Daniel Levitin, a behavioral neuroscience at McGill University, said that when people try to pay attention, they tend to pay attention to several different things at once. These interrupted thought processes can have a tangible (and negative) neurological effect on the brain.

“Every time you shift your attention from one thing to another, the brain has to engage a neurochemical switch that uses up nutrients in the brain to accomplish that,” Dr. Levitin says. “So if you’re attempting to multitask, you know, doing four or five things at once, you’re not actually doing four or five things at once, because the brain doesn’t work that way. Instead, you’re rapidly shifting from one thing to the next, depleting natural resources as you go.”


Boredom may lead to some chaos, but what fun chaos!

This is exactly what we don’t want for our kids! Busywork or mindless screen consumption can inhibit creativity and curiosity. Researchers at University of Southern California found that teenagers who multi-tasked being on social media and talking to friends or doing homework were less creative a few years later about both personal development and solving societal problems.

According to Merck’s 2018 State of Curiosity report, there’s a big difference between Millennial and Generation Z curiosity levels. Millennials had the highest curiosity scores when compared to other generations (Generation Z, Generation X, and Baby Boomers). Gen Z had the lowest. 46% of Millennials reported that they could devise their own means and methods to accomplish tasks, while only 29% of Gen Z respondents felt they could.

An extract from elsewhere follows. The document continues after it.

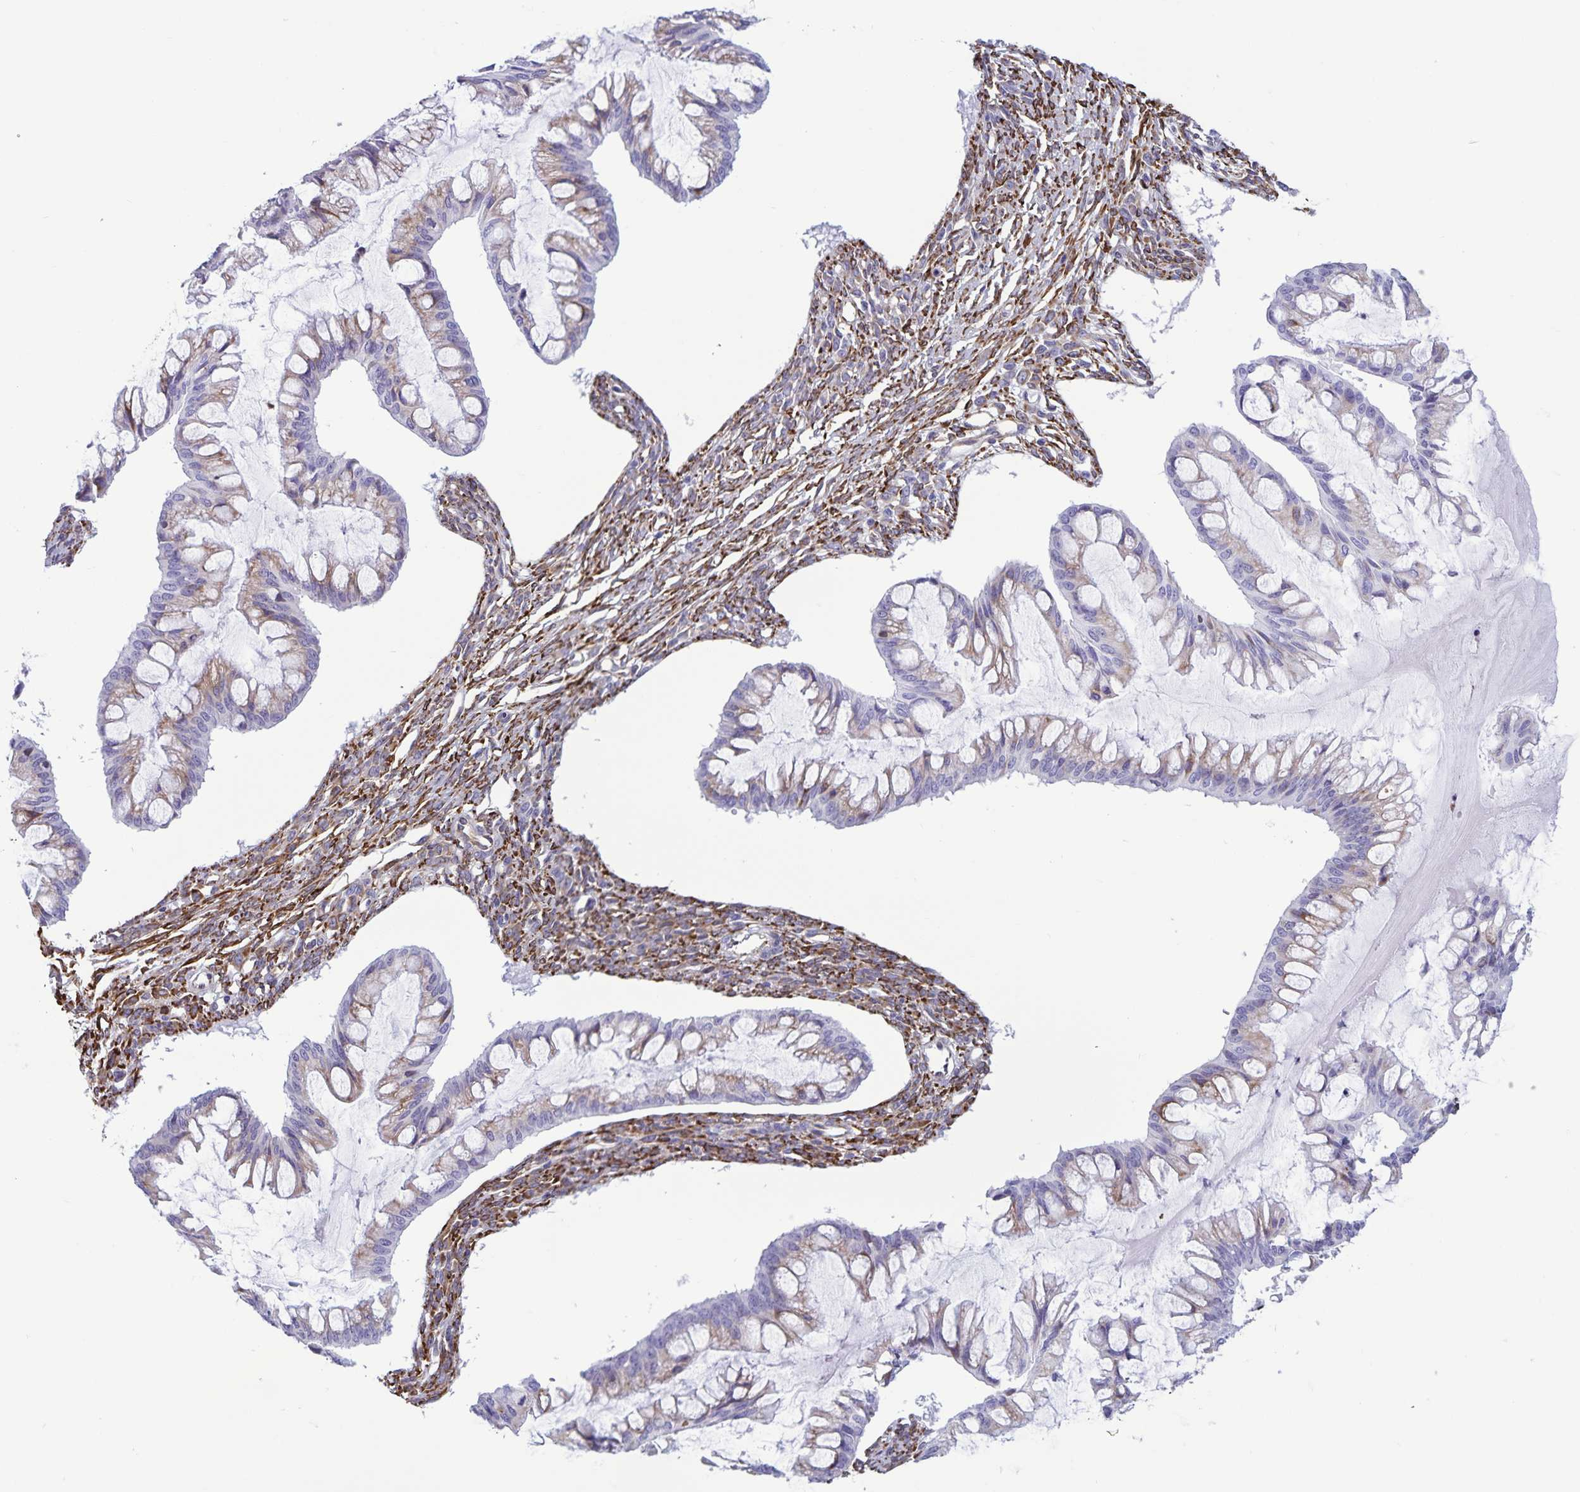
{"staining": {"intensity": "weak", "quantity": "25%-75%", "location": "cytoplasmic/membranous"}, "tissue": "ovarian cancer", "cell_type": "Tumor cells", "image_type": "cancer", "snomed": [{"axis": "morphology", "description": "Cystadenocarcinoma, mucinous, NOS"}, {"axis": "topography", "description": "Ovary"}], "caption": "About 25%-75% of tumor cells in human ovarian cancer (mucinous cystadenocarcinoma) demonstrate weak cytoplasmic/membranous protein staining as visualized by brown immunohistochemical staining.", "gene": "RCN1", "patient": {"sex": "female", "age": 73}}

This makes a difference! Boredom plays a valuable role in how people set and achieve goals. According to Texas A&M University psychologists Shane W. Bench and Heather C. Lench, boredom motivates us to get out of our own heads and act on new ideas and goals. It acts as a catalyst by bringing together different parts of our brain — social, cognitive, emotional, or experiential memory. When we’re firing on all neurons, we’re at our most imaginative and making connections we otherwise never would have.

So go be bored, and encourage your kids to be bored too. Maybe you’ll find a new and creative “Eureka!” moment in your life, or imagine a great big new future for yourself or the world. Boredom is a worthwhile adventure.